• **GOAL OF THE EXERCISE**
Look through the records below for the line with "[60,172,81,192] 您 -> [148,238,211,257] 也因此". Return that line and each one after it up to and including the line with "[123,446,333,466] 咽喉处有明显的不适感 ->", exactly.

• **INFORMATION GIVEN**
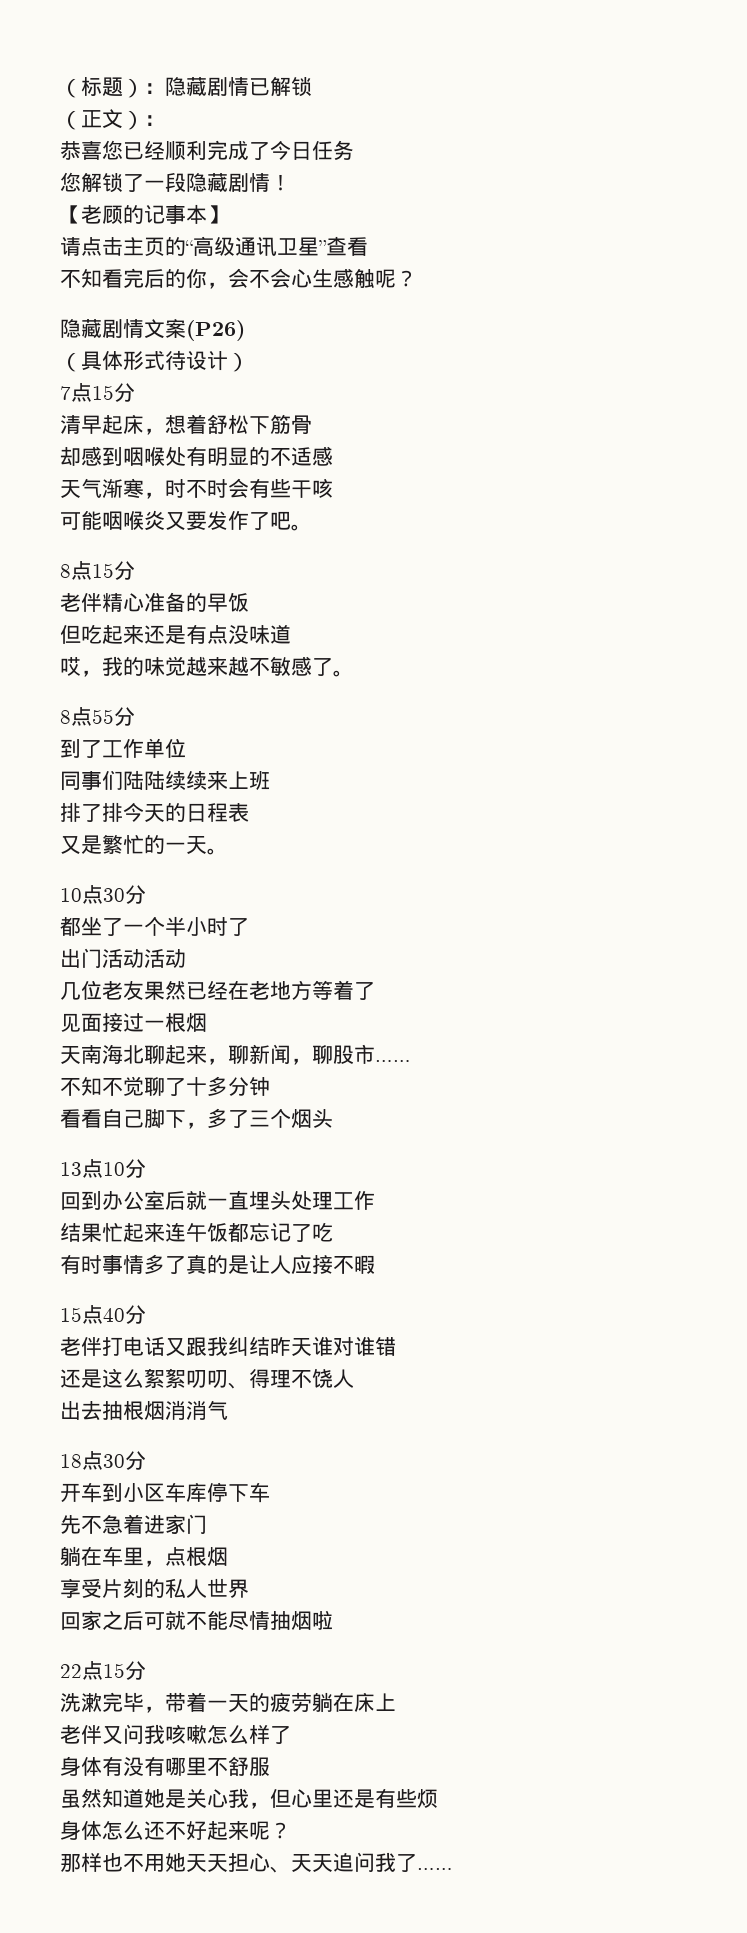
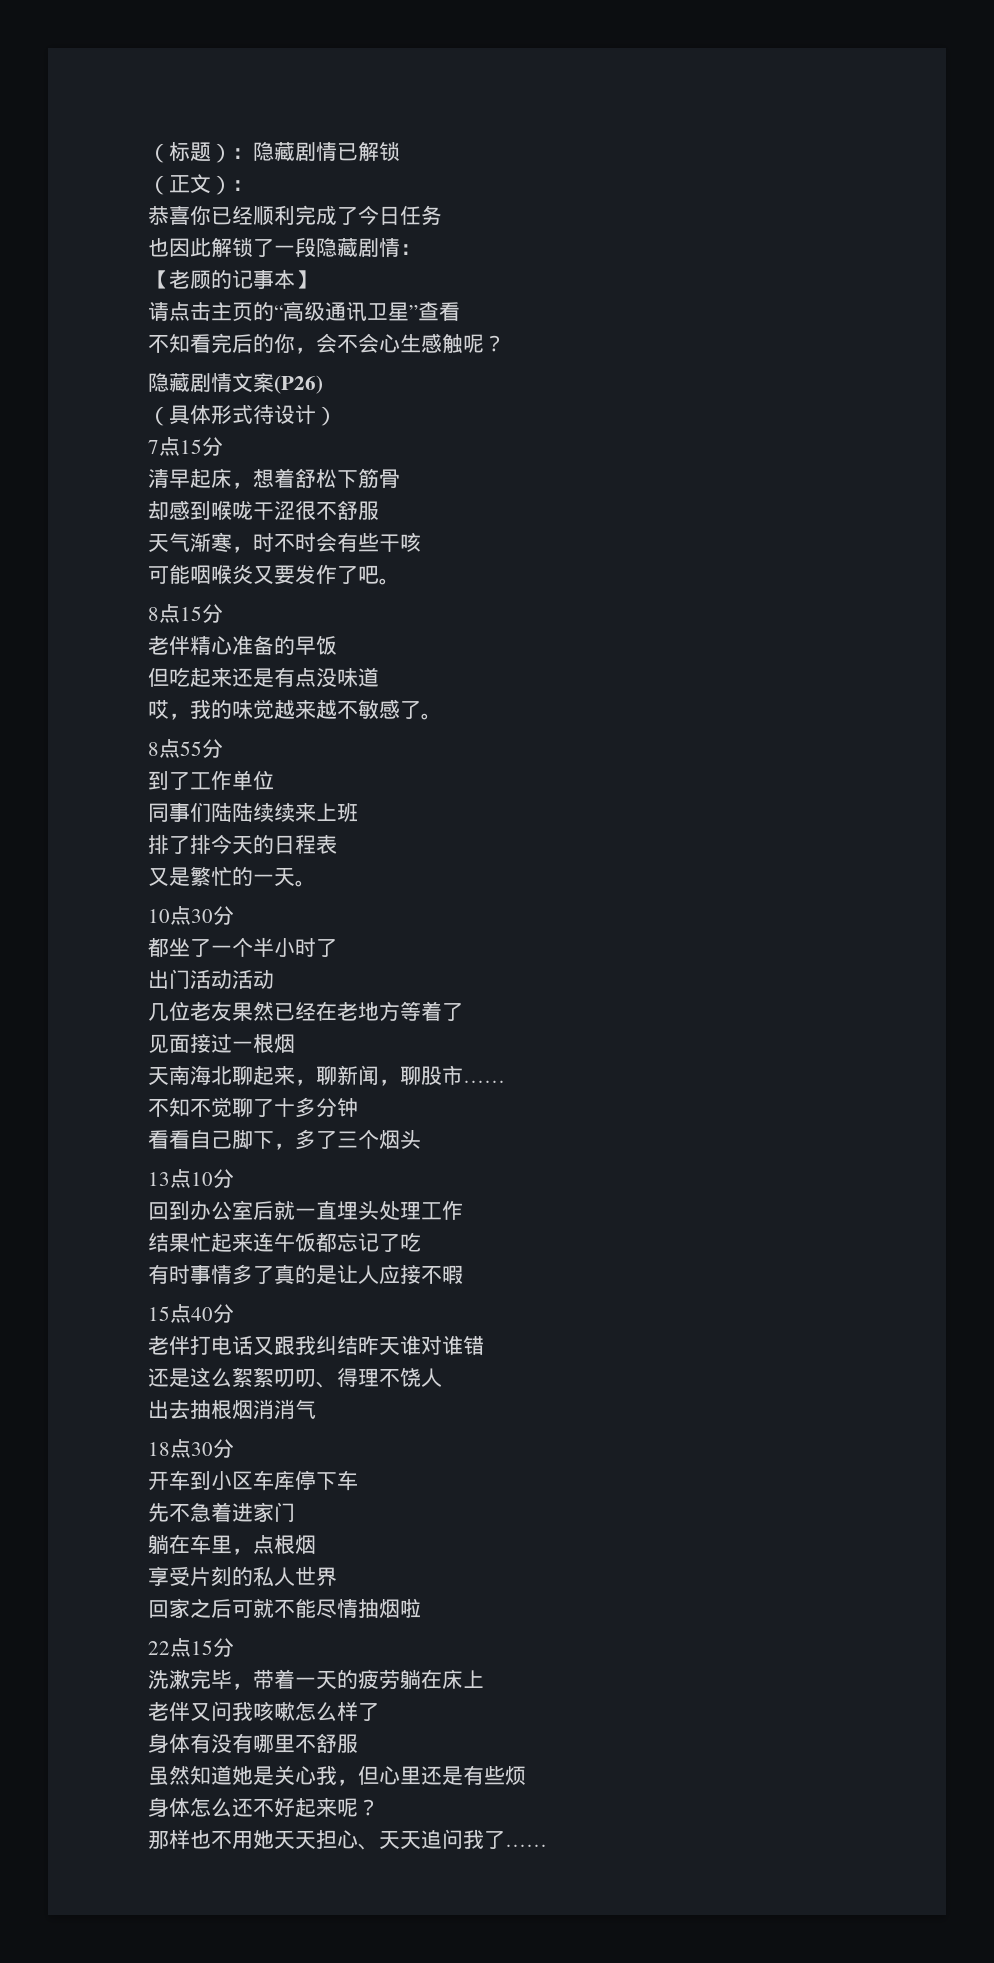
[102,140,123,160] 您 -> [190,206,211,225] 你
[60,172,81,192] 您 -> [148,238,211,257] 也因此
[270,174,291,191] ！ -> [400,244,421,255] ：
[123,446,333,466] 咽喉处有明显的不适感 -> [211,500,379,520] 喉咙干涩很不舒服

---

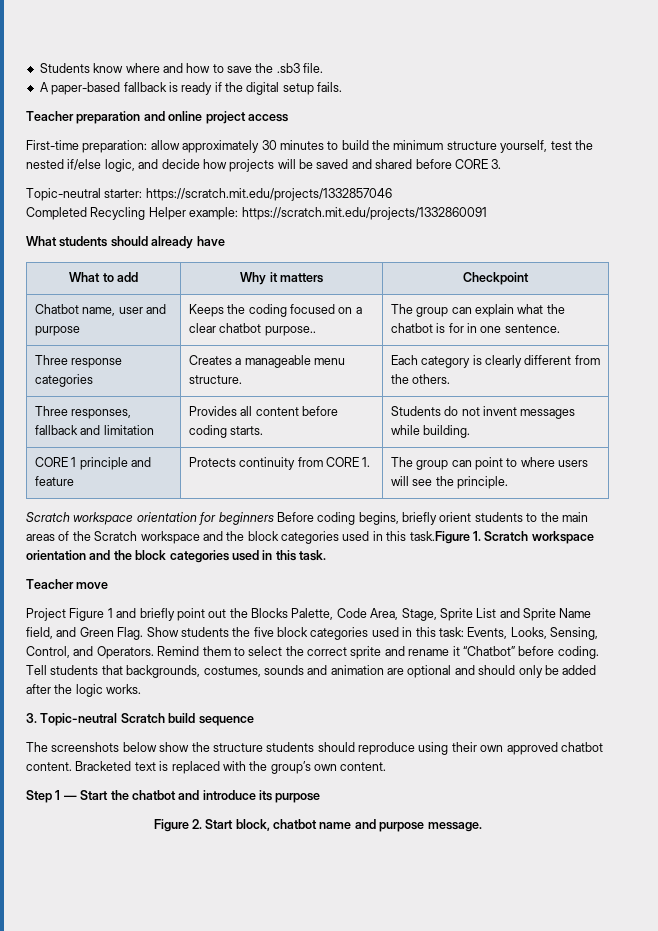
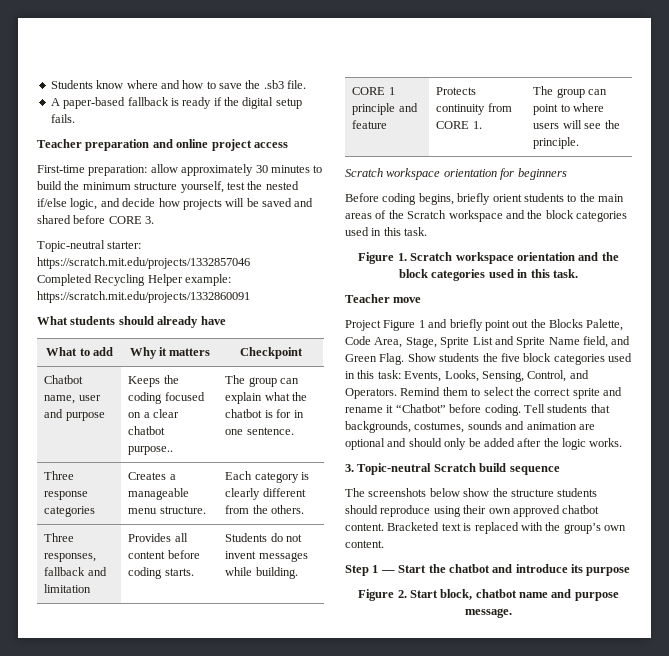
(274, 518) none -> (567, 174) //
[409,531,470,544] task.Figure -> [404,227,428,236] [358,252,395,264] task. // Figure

• **SOLUTION TO THIS EXERCISE**
[60,172,81,192] 您 -> [148,238,211,257] 也因此
[270,174,291,191] ！ -> [400,244,421,255] ：
[123,446,333,466] 咽喉处有明显的不适感 -> [211,500,379,520] 喉咙干涩很不舒服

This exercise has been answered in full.